No. You have to understand the entire picture....
1) Debt. Simply, this is money or goods that you received in return for a promise to pay. That debt could have been used to purchase cars, boats, planes, houses, stereo, TV, etc., all are considered 'assets' and have a value. Now, if you don't pay off that debt, you have gained the asset 'for free'. And if you don't pay it off, the lender COULD submit a 1099-misc to report (to the IRS) that you 'earned' the unpaid balance. That would then be considered as 'income'.
2) Capital gains. The profit of the investment (property) is also considered income. As such, you cannot take 'income' and use it to offset another income (the unpaid debt), then say it was a level field. Simply doesn't work that way.

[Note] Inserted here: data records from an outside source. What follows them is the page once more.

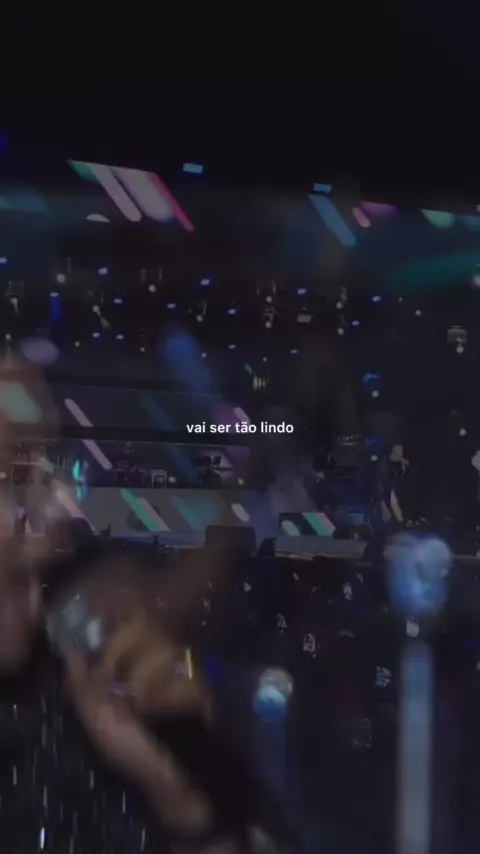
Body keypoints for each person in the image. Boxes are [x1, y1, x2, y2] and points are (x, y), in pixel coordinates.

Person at [0, 361, 288, 853]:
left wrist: (181, 801)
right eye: (18, 476)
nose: (66, 505)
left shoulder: (80, 699)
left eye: (52, 464)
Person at [371, 443, 409, 536]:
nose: (401, 453)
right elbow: (379, 485)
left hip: (395, 496)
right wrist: (383, 504)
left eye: (401, 451)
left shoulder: (401, 464)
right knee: (388, 522)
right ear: (394, 452)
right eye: (399, 451)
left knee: (399, 521)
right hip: (385, 498)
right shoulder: (384, 465)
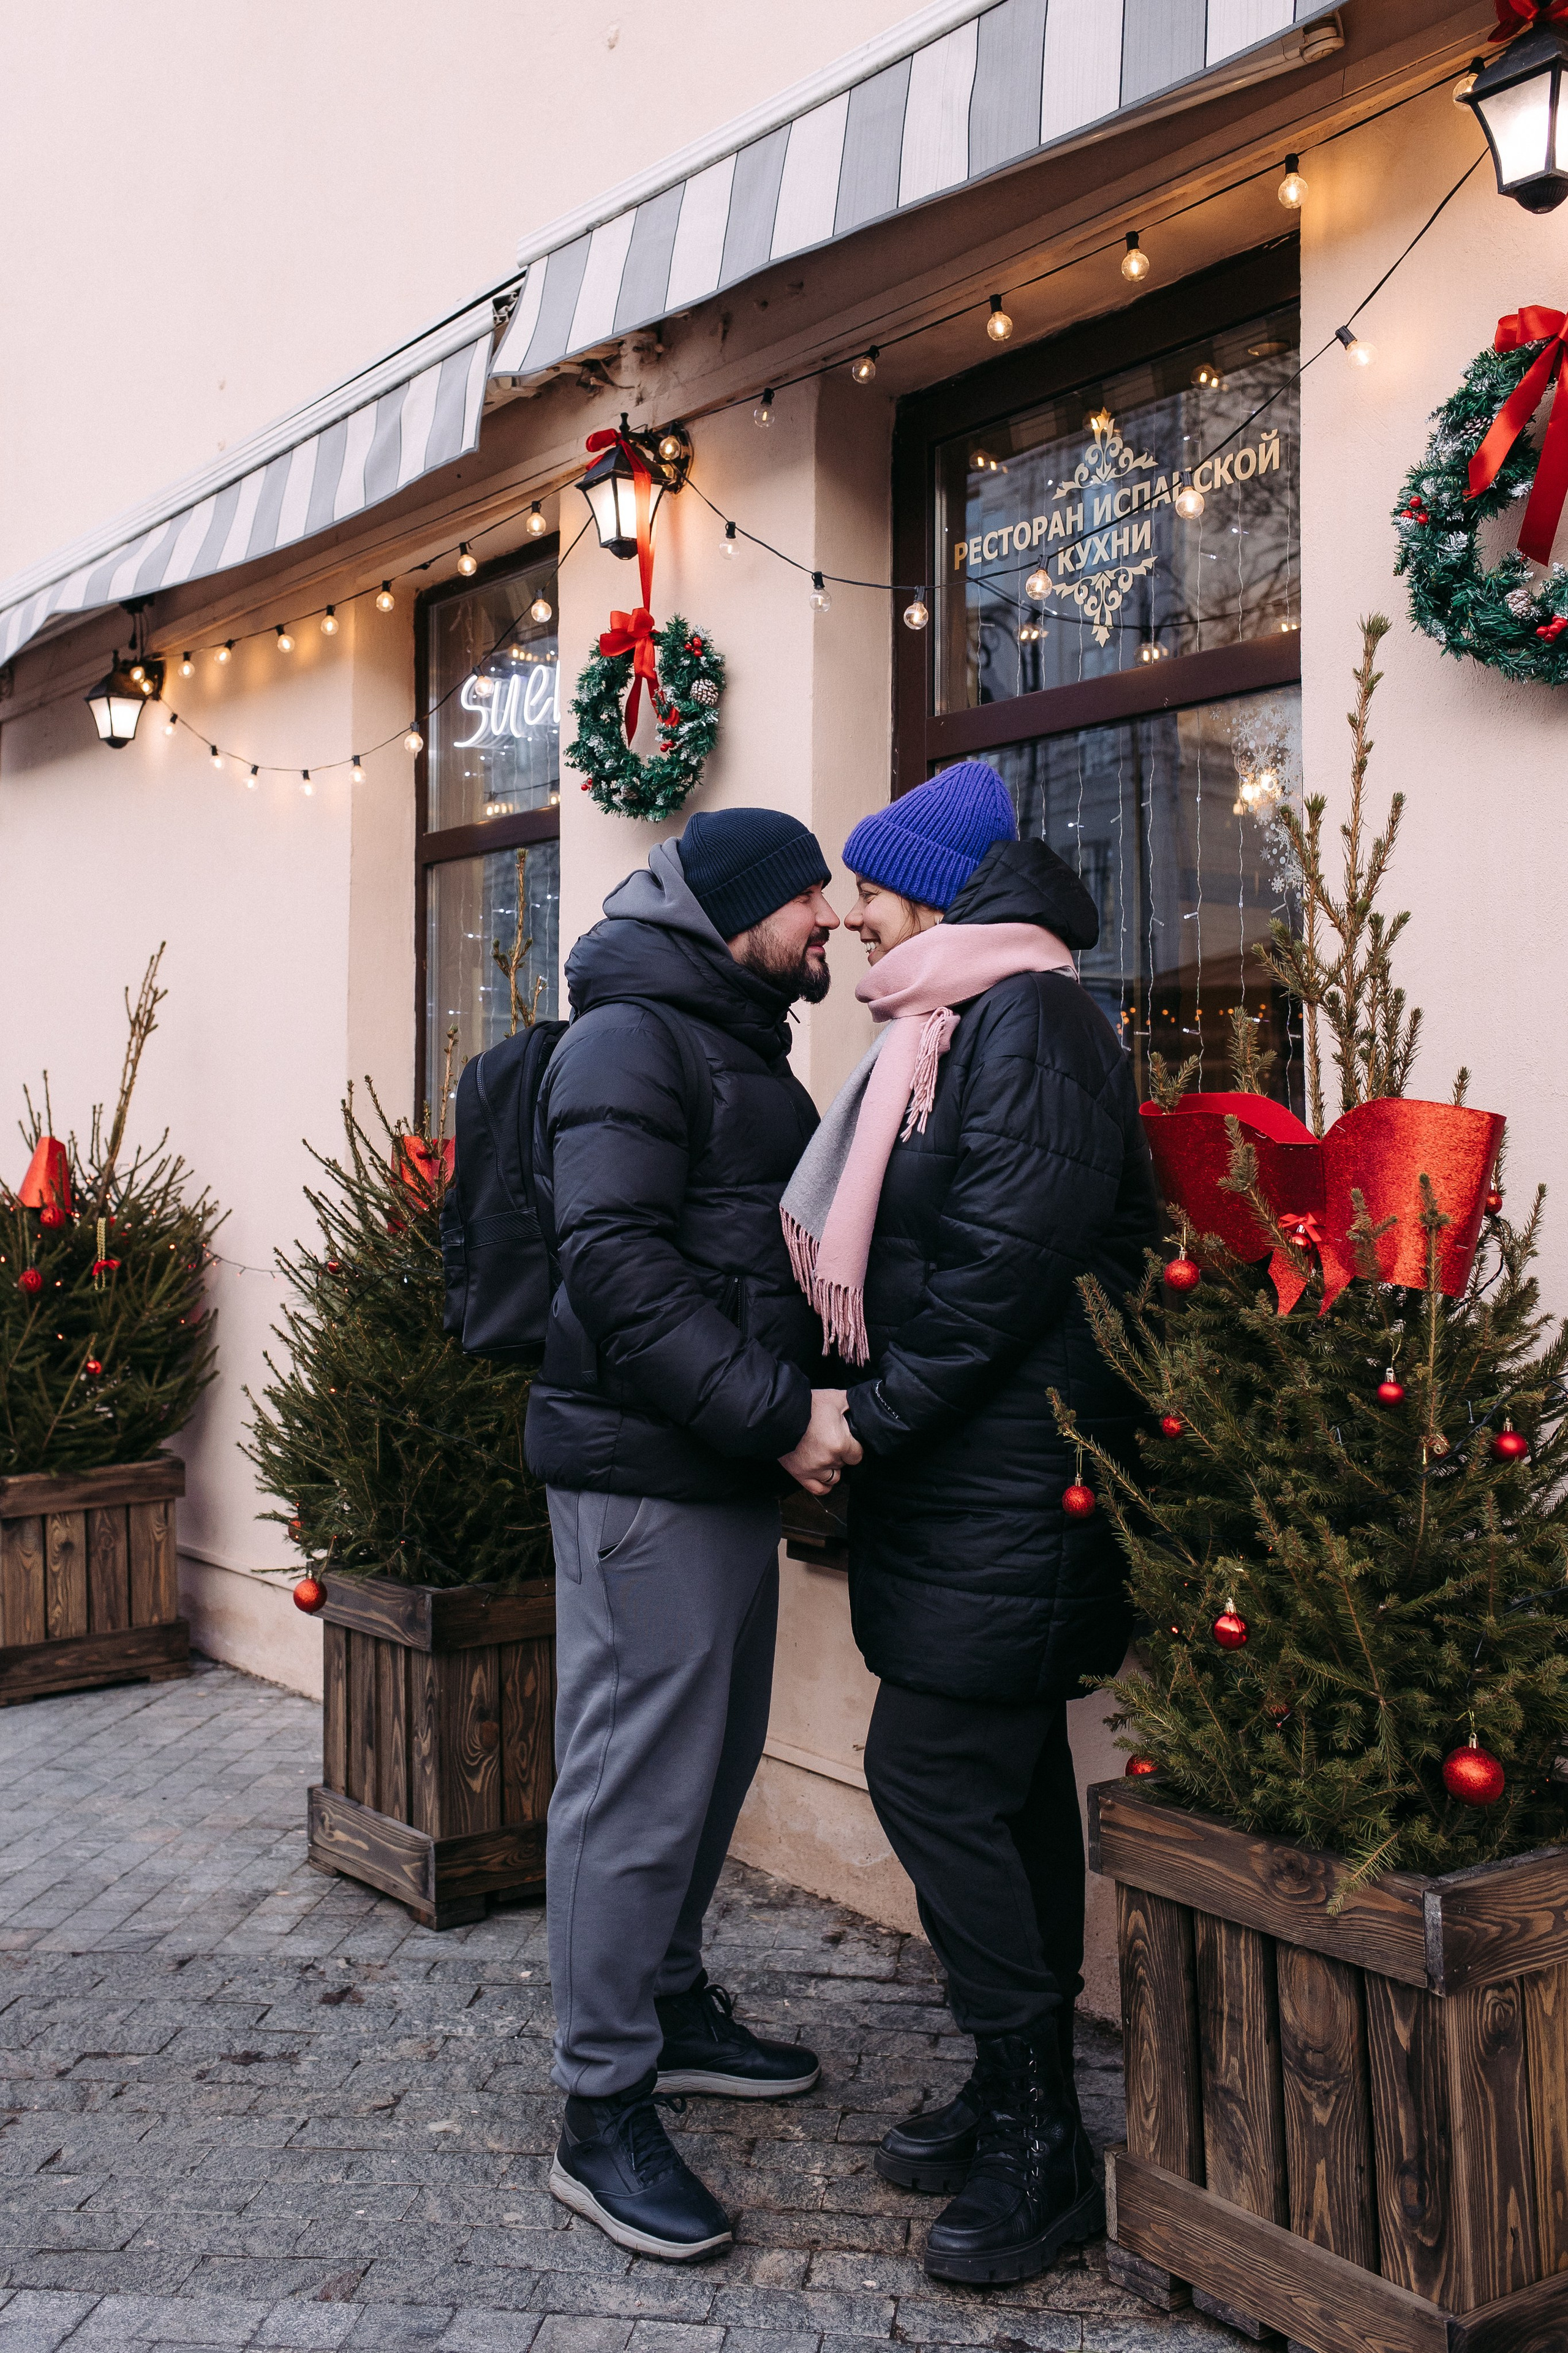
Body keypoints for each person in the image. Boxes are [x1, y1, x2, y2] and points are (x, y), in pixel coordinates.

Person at [781, 761, 1161, 2287]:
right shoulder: (947, 1020)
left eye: (871, 886)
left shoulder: (1031, 1021)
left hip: (1018, 1472)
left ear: (932, 889)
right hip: (971, 1474)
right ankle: (1024, 2088)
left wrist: (866, 1414)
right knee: (995, 1776)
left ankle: (1039, 2138)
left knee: (926, 1768)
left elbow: (1003, 1263)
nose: (856, 914)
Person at [526, 807, 862, 2264]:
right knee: (632, 1784)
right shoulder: (628, 1040)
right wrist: (772, 1411)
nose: (831, 920)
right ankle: (598, 2111)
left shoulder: (725, 1030)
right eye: (806, 897)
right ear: (733, 908)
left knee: (707, 1763)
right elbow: (611, 1261)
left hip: (713, 1460)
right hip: (646, 1469)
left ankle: (665, 2002)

Example: You borrow $3000 and purchase a spa with it. Then, you refuse to repay the debt. The lender 'charges it off', sending you a 1099-misc to show that you have 'profited' $3000 from his write-off of the debt. The IRS sees that $3k as income (after all, you have the $3000 spa!). Later, you sell a stock that nets you $3,000 in capital gains profit. To the IRS, you have now gained a total of $6000 in 'income'. If you use the $3000 capital gain to pay the $3k debt, the 1099-misc income now drops to $0.00 (since it was repaid), making your net 'income' the $3000 in capital gains earned.... which is taxable.